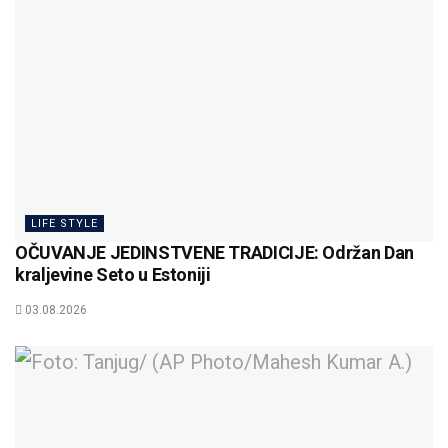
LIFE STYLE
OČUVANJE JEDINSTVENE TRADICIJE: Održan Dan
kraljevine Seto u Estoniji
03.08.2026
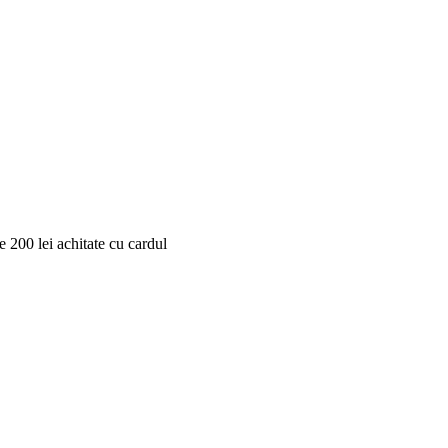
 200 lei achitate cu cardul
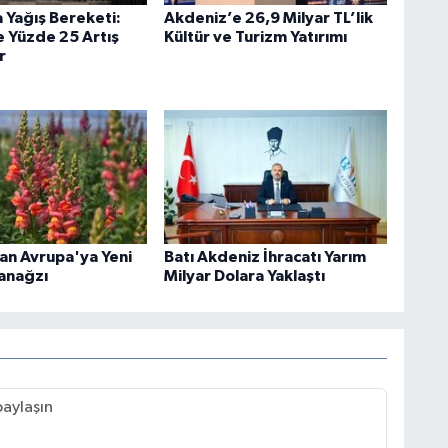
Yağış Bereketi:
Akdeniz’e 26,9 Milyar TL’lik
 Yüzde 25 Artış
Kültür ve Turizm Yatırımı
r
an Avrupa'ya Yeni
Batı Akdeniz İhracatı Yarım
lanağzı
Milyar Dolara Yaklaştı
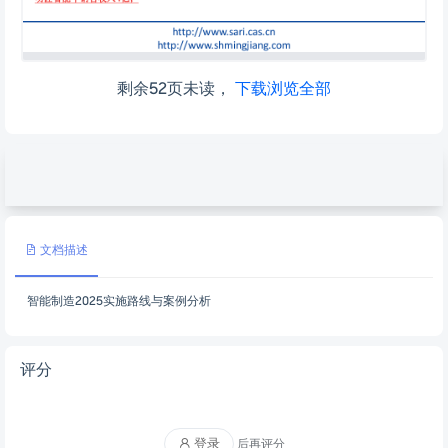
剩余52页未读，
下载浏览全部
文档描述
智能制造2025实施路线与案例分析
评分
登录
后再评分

**GOAL OF THE EXERCISE:** Rewrite the lines above, replacing "LIFE STYLE" with "LIFESTYLE" and changing nothing else. Leave the pictures out.

**RESULT FOR THIS TASK:**
LIFESTYLE
OČUVANJE JEDINSTVENE TRADICIJE: Održan Dan
kraljevine Seto u Estoniji
03.08.2026
 200 lei achitate cu cardul
Yağış Bereketi:
Akdeniz’e 26,9 Milyar TL’lik
 Yüzde 25 Artış
Kültür ve Turizm Yatırımı
r
an Avrupa'ya Yeni
Batı Akdeniz İhracatı Yarım
lanağzı
Milyar Dolara Yaklaştı
剩余52页未读，
下载浏览全部
文档描述
智能制造2025实施路线与案例分析
评分
登录
后再评分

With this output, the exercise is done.